We all are born, in a time where most of us already have access to every vaccine important for a healthy body; but conditions have not always been this friendly. Vaccines have saved millions of lives over centuries. For example, before the invention of vaccines in the 1700s child mortality rate was 50%, compared to today it is less than 1%. This is the boon that we are privileged to have. But how much time is needed for the development of vaccines?

How much time is needed for the development of a Vaccine?

Usually, the development of a vaccine could take about a decade, but at the pace at which the entire world is indulged in the process, it could take less than 2 years to be developed. There are mainly three stages for the formation of a Vaccine.

First proper research on the vaccine is done. Then the testing is done, first on microorganism or animals; then on a small set of people known as pre-clinical testing. After that thousand of people are dosed with the vaccine and observed for about a year known as clinical testing. Once complete testing is done and the vaccine passes with flying colors, it is sent for government approval.

Manufacturing of vaccines starts once it gets a green signal from the government. For availability at a large scale mass production is important. This stage demands a lot of capital and resources which takes a lot of time.

COVID-19 Vaccine

Seeing the urgency of the pandemic, from all around the world various institutes are trying their best to develop a vaccine as soon as possible. According to WHO’s draft list, 149 vaccines are in a developing stage, 19 of these are in clinical testing while 130 are at the preclinical stage. In China, the military is already using the vaccine, but in a limited way.

The top potential vaccine for the virus includes the one by Non-Replicating Viral Vector, university of Oxford. This vaccine’s phase 1 trials have already been completed. Phase 2 trials have been started on 22 June in Brazil, where they are testing 5000 people.

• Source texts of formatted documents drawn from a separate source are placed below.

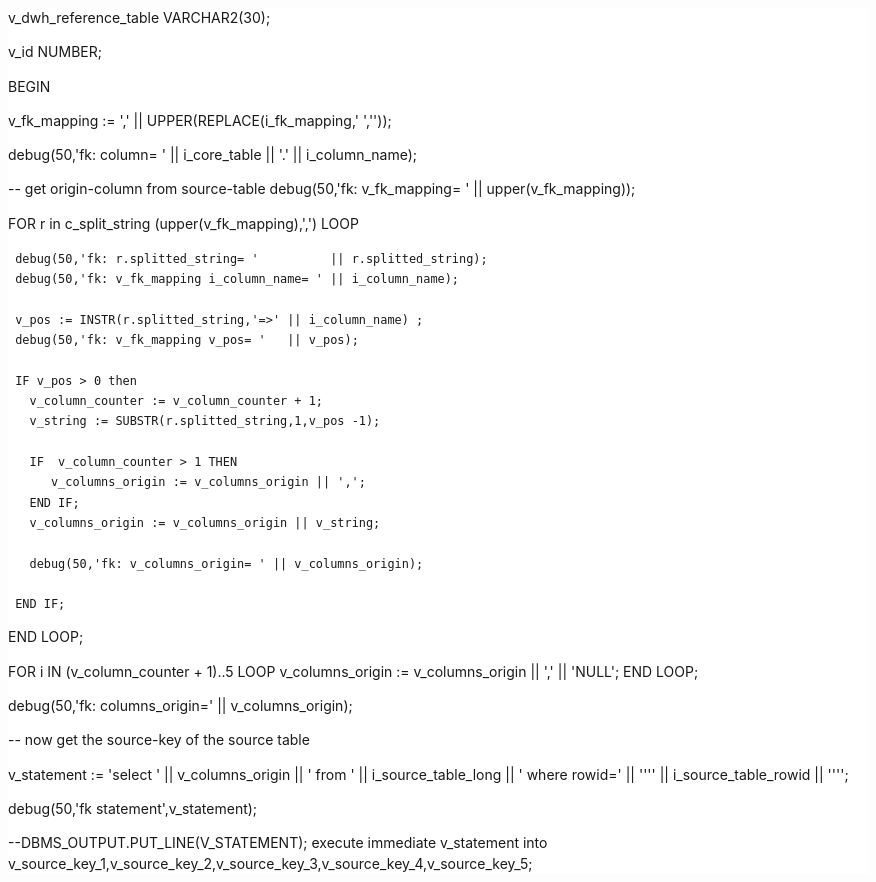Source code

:   v_dwh_reference_table                VARCHAR2(30);

  v_id                                 NUMBER;



  BEGIN



   v_fk_mapping            := ',' || UPPER(REPLACE(i_fk_mapping,' ',''));


   debug(50,'fk: column= ' || i_core_table || '.' || i_column_name);

   -- get origin-column from source-table
   debug(50,'fk: v_fk_mapping= ' || upper(v_fk_mapping));

   FOR r in c_split_string (upper(v_fk_mapping),',') LOOP

     debug(50,'fk: r.splitted_string= '          || r.splitted_string);
     debug(50,'fk: v_fk_mapping i_column_name= ' || i_column_name);

     v_pos := INSTR(r.splitted_string,'=>' || i_column_name) ;
     debug(50,'fk: v_fk_mapping v_pos= '   || v_pos);

     IF v_pos > 0 then
       v_column_counter := v_column_counter + 1;
       v_string := SUBSTR(r.splitted_string,1,v_pos -1);

       IF  v_column_counter > 1 THEN
          v_columns_origin := v_columns_origin || ',';
       END IF;
       v_columns_origin := v_columns_origin || v_string;

       debug(50,'fk: v_columns_origin= ' || v_columns_origin);

     END IF;

   END LOOP;

   FOR i IN (v_column_counter + 1)..5 LOOP
     v_columns_origin := v_columns_origin || ',' || 'NULL';
   END LOOP;

   debug(50,'fk: columns_origin=' || v_columns_origin);



   -- now get the source-key of the source table

   v_statement := 'select '       ||         v_columns_origin
               || ' from '        ||         i_source_table_long
               || ' where rowid=' || '''' || i_source_table_rowid || '''';

   debug(50,'fk statement',v_statement);

--DBMS_OUTPUT.PUT_LINE(V_STATEMENT);
   execute immediate v_statement  into  v_source_key_1,v_source_key_2,v_source_key_3,v_source_key_4,v_source_key_5;

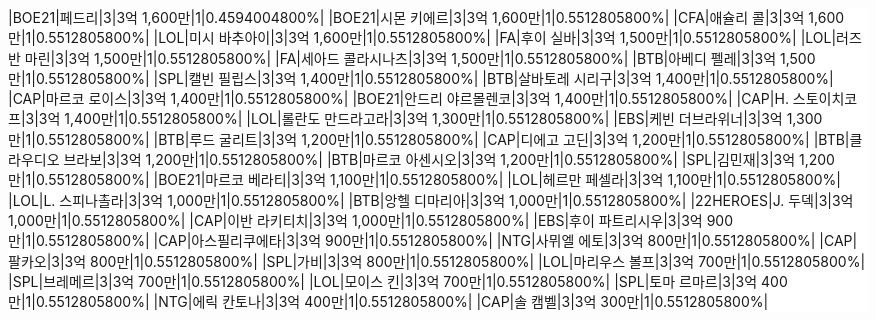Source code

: |BOE21|페드리|3|3억 1,600만|1|0.4594004800%|
|BOE21|시몬 키에르|3|3억 1,600만|1|0.5512805800%|
|CFA|애슐리 콜|3|3억 1,600만|1|0.5512805800%|
|LOL|미시 바추아이|3|3억 1,600만|1|0.5512805800%|
|FA|후이 실바|3|3억 1,500만|1|0.5512805800%|
|LOL|러즈반 마린|3|3억 1,500만|1|0.5512805800%|
|FA|세아드 콜라시나츠|3|3억 1,500만|1|0.5512805800%|
|BTB|아베디 펠레|3|3억 1,500만|1|0.5512805800%|
|SPL|캘빈 필립스|3|3억 1,400만|1|0.5512805800%|
|BTB|살바토레 시리구|3|3억 1,400만|1|0.5512805800%|
|CAP|마르코 로이스|3|3억 1,400만|1|0.5512805800%|
|BOE21|안드리 야르몰렌코|3|3억 1,400만|1|0.5512805800%|
|CAP|H. 스토이치코프|3|3억 1,400만|1|0.5512805800%|
|LOL|롤란도 만드라고라|3|3억 1,300만|1|0.5512805800%|
|EBS|케빈 더브라위너|3|3억 1,300만|1|0.5512805800%|
|BTB|루드 굴리트|3|3억 1,200만|1|0.5512805800%|
|CAP|디에고 고딘|3|3억 1,200만|1|0.5512805800%|
|BTB|클라우디오 브라보|3|3억 1,200만|1|0.5512805800%|
|BTB|마르코 아센시오|3|3억 1,200만|1|0.5512805800%|
|SPL|김민재|3|3억 1,200만|1|0.5512805800%|
|BOE21|마르코 베라티|3|3억 1,100만|1|0.5512805800%|
|LOL|헤르만 페셀라|3|3억 1,100만|1|0.5512805800%|
|LOL|L. 스피나촐라|3|3억 1,000만|1|0.5512805800%|
|BTB|앙헬 디마리아|3|3억 1,000만|1|0.5512805800%|
|22HEROES|J. 두덱|3|3억 1,000만|1|0.5512805800%|
|CAP|이반 라키티치|3|3억 1,000만|1|0.5512805800%|
|EBS|후이 파트리시우|3|3억 900만|1|0.5512805800%|
|CAP|아스필리쿠에타|3|3억 900만|1|0.5512805800%|
|NTG|사뮈엘 에토|3|3억 800만|1|0.5512805800%|
|CAP|팔카오|3|3억 800만|1|0.5512805800%|
|SPL|가비|3|3억 800만|1|0.5512805800%|
|LOL|마리우스 볼프|3|3억 700만|1|0.5512805800%|
|SPL|브레메르|3|3억 700만|1|0.5512805800%|
|LOL|모이스 킨|3|3억 700만|1|0.5512805800%|
|SPL|토마 르마르|3|3억 400만|1|0.5512805800%|
|NTG|에릭 칸토나|3|3억 400만|1|0.5512805800%|
|CAP|솔 캠벨|3|3억 300만|1|0.5512805800%|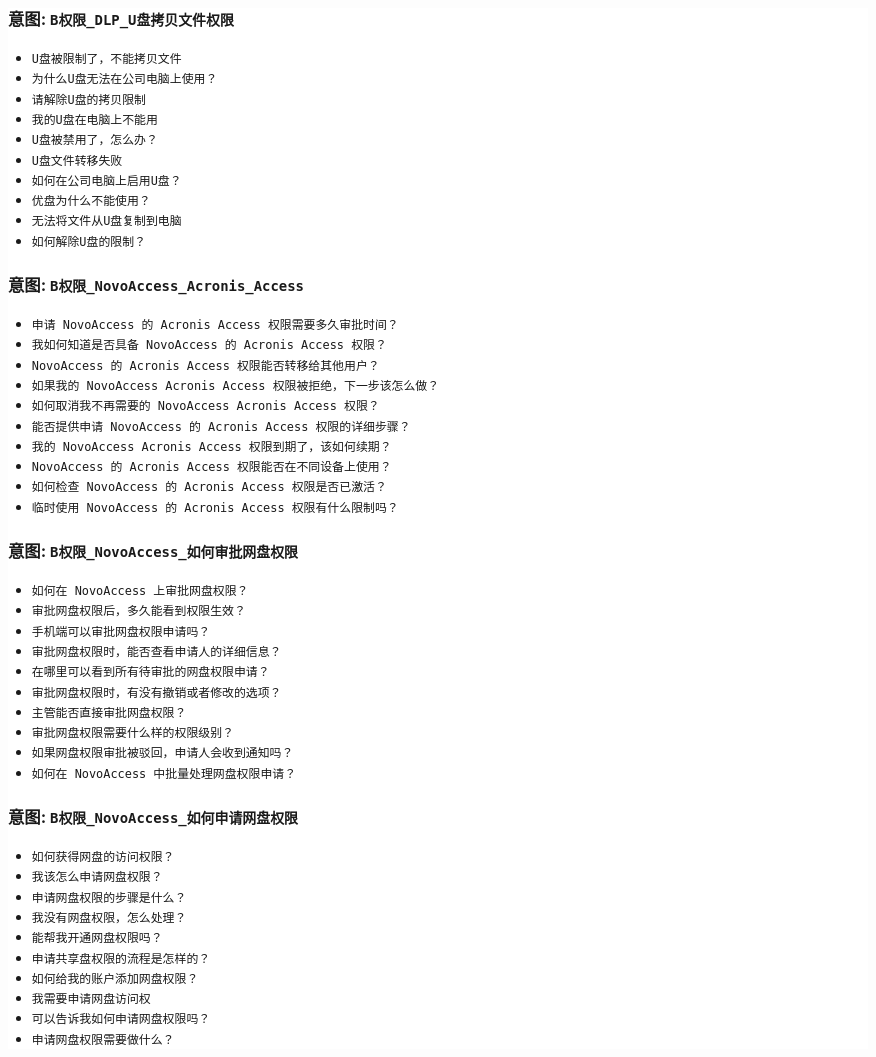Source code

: 
### 意图: `B权限_DLP_U盘拷贝文件权限`

- `U盘被限制了，不能拷贝文件`
- `为什么U盘无法在公司电脑上使用？`
- `请解除U盘的拷贝限制`
- `我的U盘在电脑上不能用`
- `U盘被禁用了，怎么办？`
- `U盘文件转移失败`
- `如何在公司电脑上启用U盘？`
- `优盘为什么不能使用？`
- `无法将文件从U盘复制到电脑`
- `如何解除U盘的限制？`


### 意图: `B权限_NovoAccess_Acronis_Access`

- `申请 NovoAccess 的 Acronis Access 权限需要多久审批时间？`
- `我如何知道是否具备 NovoAccess 的 Acronis Access 权限？`
- `NovoAccess 的 Acronis Access 权限能否转移给其他用户？`
- `如果我的 NovoAccess Acronis Access 权限被拒绝，下一步该怎么做？`
- `如何取消我不再需要的 NovoAccess Acronis Access 权限？`
- `能否提供申请 NovoAccess 的 Acronis Access 权限的详细步骤？`
- `我的 NovoAccess Acronis Access 权限到期了，该如何续期？`
- `NovoAccess 的 Acronis Access 权限能否在不同设备上使用？`
- `如何检查 NovoAccess 的 Acronis Access 权限是否已激活？`
- `临时使用 NovoAccess 的 Acronis Access 权限有什么限制吗？`


### 意图: `B权限_NovoAccess_如何审批网盘权限`

- `如何在 NovoAccess 上审批网盘权限？`
- `审批网盘权限后，多久能看到权限生效？`
- `手机端可以审批网盘权限申请吗？`
- `审批网盘权限时，能否查看申请人的详细信息？`
- `在哪里可以看到所有待审批的网盘权限申请？`
- `审批网盘权限时，有没有撤销或者修改的选项？`
- `主管能否直接审批网盘权限？`
- `审批网盘权限需要什么样的权限级别？`
- `如果网盘权限审批被驳回，申请人会收到通知吗？`
- `如何在 NovoAccess 中批量处理网盘权限申请？`


### 意图: `B权限_NovoAccess_如何申请网盘权限`

- `如何获得网盘的访问权限？`
- `我该怎么申请网盘权限？`
- `申请网盘权限的步骤是什么？`
- `我没有网盘权限，怎么处理？`
- `能帮我开通网盘权限吗？`
- `申请共享盘权限的流程是怎样的？`
- `如何给我的账户添加网盘权限？`
- `我需要申请网盘访问权`
- `可以告诉我如何申请网盘权限吗？`
- `申请网盘权限需要做什么？`
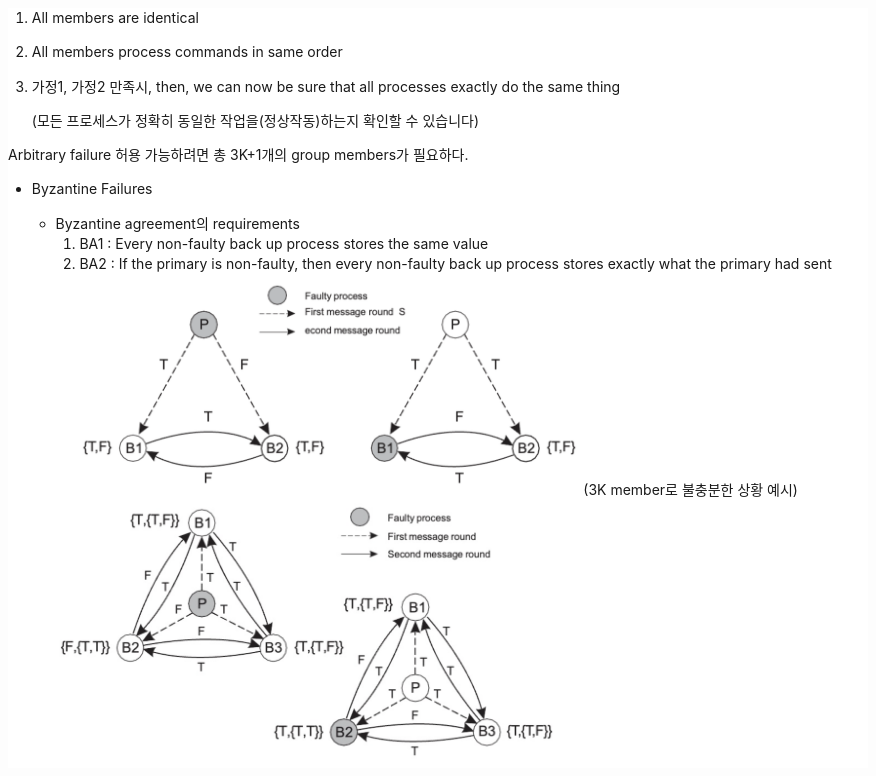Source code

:   1. All members are identical
  2. All members process commands in same order
  3. 가정1, 가정2 만족시, then, we can now be sure that all processes exactly do the same thing

     (모든 프로세스가 정확히 동일한 작업을(정상작동)하는지 확인할 수 있습니다)

Arbitrary failure 허용 가능하려면 총 3K+1개의 group members가 필요하다.

- Byzantine Failures

  - Byzantine agreement의 requirements
    1. BA1 : Every non-faulty back up process stores the same value
    2. BA2 : If the primary is non-faulty, then every non-faulty back up process stores exactly what the primary had sent
       <img src="fault/3.png" width="500"/>
    (3K member로 불충분한 상황 예시)
      <img src="fault/4.png" width="500"/>
      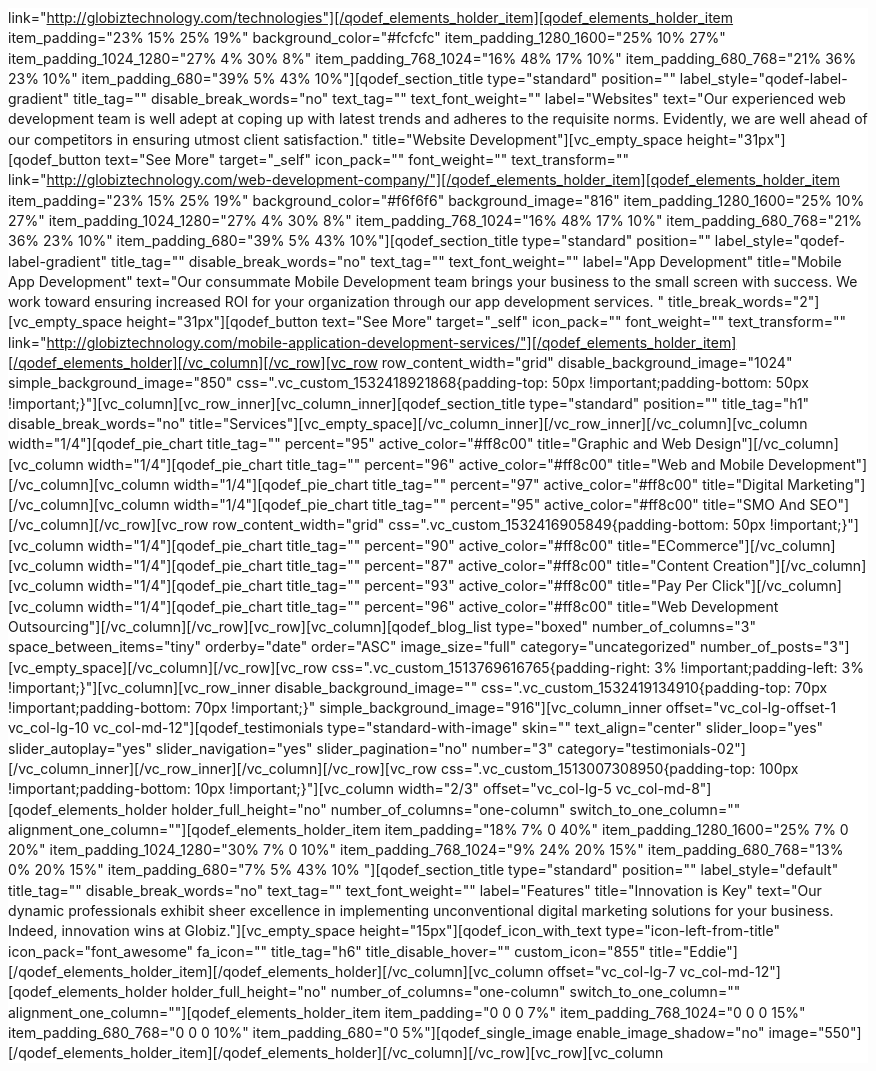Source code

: link="http://globiztechnology.com/technologies"][/qodef_elements_holder_item][qodef_elements_holder_item item_padding="23% 15% 25% 19%" background_color="#fcfcfc" item_padding_1280_1600="25% 10% 27%" item_padding_1024_1280="27% 4% 30% 8%" item_padding_768_1024="16% 48% 17% 10%" item_padding_680_768="21% 36% 23% 10%" item_padding_680="39% 5% 43% 10%"][qodef_section_title type="standard" position="" label_style="qodef-label-gradient" title_tag="" disable_break_words="no" text_tag="" text_font_weight="" label="Websites" text="Our experienced web development team is well adept at coping up with latest trends and adheres to the requisite norms. Evidently, we are well ahead of our competitors in ensuring utmost client satisfaction." title="Website Development"][vc_empty_space height="31px"][qodef_button text="See More" target="_self" icon_pack="" font_weight="" text_transform="" link="http://globiztechnology.com/web-development-company/"][/qodef_elements_holder_item][qodef_elements_holder_item item_padding="23% 15% 25% 19%" background_color="#f6f6f6" background_image="816" item_padding_1280_1600="25% 10% 27%" item_padding_1024_1280="27% 4% 30% 8%" item_padding_768_1024="16% 48% 17% 10%" item_padding_680_768="21% 36% 23% 10%" item_padding_680="39% 5% 43% 10%"][qodef_section_title type="standard" position="" label_style="qodef-label-gradient" title_tag="" disable_break_words="no" text_tag="" text_font_weight="" label="App Development" title="Mobile App Development" text="Our consummate Mobile Development team brings your business to the small screen with success. We work toward ensuring increased ROI for your organization through our app development services. " title_break_words="2"][vc_empty_space height="31px"][qodef_button text="See More" target="_self" icon_pack="" font_weight="" text_transform="" link="http://globiztechnology.com/mobile-application-development-services/"][/qodef_elements_holder_item][/qodef_elements_holder][/vc_column][/vc_row][vc_row row_content_width="grid" disable_background_image="1024" simple_background_image="850" css=".vc_custom_1532418921868{padding-top: 50px !important;padding-bottom: 50px !important;}"][vc_column][vc_row_inner][vc_column_inner][qodef_section_title type="standard" position="" title_tag="h1" disable_break_words="no" title="Services"][vc_empty_space][/vc_column_inner][/vc_row_inner][/vc_column][vc_column width="1/4"][qodef_pie_chart title_tag="" percent="95" active_color="#ff8c00" title="Graphic and Web Design"][/vc_column][vc_column width="1/4"][qodef_pie_chart title_tag="" percent="96" active_color="#ff8c00" title="Web and Mobile Development"][/vc_column][vc_column width="1/4"][qodef_pie_chart title_tag="" percent="97" active_color="#ff8c00" title="Digital Marketing"][/vc_column][vc_column width="1/4"][qodef_pie_chart title_tag="" percent="95" active_color="#ff8c00" title="SMO And SEO"][/vc_column][/vc_row][vc_row row_content_width="grid" css=".vc_custom_1532416905849{padding-bottom: 50px !important;}"][vc_column width="1/4"][qodef_pie_chart title_tag="" percent="90" active_color="#ff8c00" title="ECommerce"][/vc_column][vc_column width="1/4"][qodef_pie_chart title_tag="" percent="87" active_color="#ff8c00" title="Content Creation"][/vc_column][vc_column width="1/4"][qodef_pie_chart title_tag="" percent="93" active_color="#ff8c00" title="Pay Per Click"][/vc_column][vc_column width="1/4"][qodef_pie_chart title_tag="" percent="96" active_color="#ff8c00" title="Web Development Outsourcing"][/vc_column][/vc_row][vc_row][vc_column][qodef_blog_list type="boxed" number_of_columns="3" space_between_items="tiny" orderby="date" order="ASC" image_size="full" category="uncategorized" number_of_posts="3"][vc_empty_space][/vc_column][/vc_row][vc_row css=".vc_custom_1513769616765{padding-right: 3% !important;padding-left: 3% !important;}"][vc_column][vc_row_inner disable_background_image="" css=".vc_custom_1532419134910{padding-top: 70px !important;padding-bottom: 70px !important;}" simple_background_image="916"][vc_column_inner offset="vc_col-lg-offset-1 vc_col-lg-10 vc_col-md-12"][qodef_testimonials type="standard-with-image" skin="" text_align="center" slider_loop="yes" slider_autoplay="yes" slider_navigation="yes" slider_pagination="no" number="3" category="testimonials-02"][/vc_column_inner][/vc_row_inner][/vc_column][/vc_row][vc_row css=".vc_custom_1513007308950{padding-top: 100px !important;padding-bottom: 10px !important;}"][vc_column width="2/3" offset="vc_col-lg-5 vc_col-md-8"][qodef_elements_holder holder_full_height="no" number_of_columns="one-column" switch_to_one_column="" alignment_one_column=""][qodef_elements_holder_item item_padding="18% 7% 0 40%" item_padding_1280_1600="25% 7% 0 20%" item_padding_1024_1280="30% 7% 0 10%" item_padding_768_1024="9% 24% 20% 15%" item_padding_680_768="13% 0% 20% 15%" item_padding_680="7% 5% 43% 10% "][qodef_section_title type="standard" position="" label_style="default" title_tag="" disable_break_words="no" text_tag="" text_font_weight="" label="Features" title="Innovation is Key" text="Our dynamic professionals exhibit sheer excellence in implementing unconventional digital marketing solutions for your business. Indeed, innovation wins at Globiz."][vc_empty_space height="15px"][qodef_icon_with_text type="icon-left-from-title" icon_pack="font_awesome" fa_icon="" title_tag="h6" title_disable_hover="" custom_icon="855" title="Eddie"][/qodef_elements_holder_item][/qodef_elements_holder][/vc_column][vc_column offset="vc_col-lg-7 vc_col-md-12"][qodef_elements_holder holder_full_height="no" number_of_columns="one-column" switch_to_one_column="" alignment_one_column=""][qodef_elements_holder_item item_padding="0 0 0 7%" item_padding_768_1024="0 0 0 15%" item_padding_680_768="0 0 0 10%" item_padding_680="0 5%"][qodef_single_image enable_image_shadow="no" image="550"][/qodef_elements_holder_item][/qodef_elements_holder][/vc_column][/vc_row][vc_row][vc_column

The hope is that by the end of August, the world will know whether would the vaccine be successful or not. If it succeeded, by the beginning of 2021 it is expected to be available in the market.

COVID-19: medical endgame

There is no doubt, that the virus will end, it can not bind us forever. Soon some institutes will succeed in making vaccines and the pandemic would end. The intensity of the virus’s spread has already decreased in many parts of the world but at the same time have yet not reached its peak of spread in other.

Misinformation in this time can be more lethal than the virus. Social media platforms these days have led such misinformation’s spread more quickly. The pandemic will end, and once again every one of us would breathe the fresh air without masks, but we shall not hurry. Developing a vaccine takes time, scientists do understand the urgency of it and they are already in the lather. Putting pressure on them for a quick vaccine would not help, but will only slow the process.

Authorities should maintain transparency, even if their progress is small or not as per expected. This is the only way of saving people from misinformation.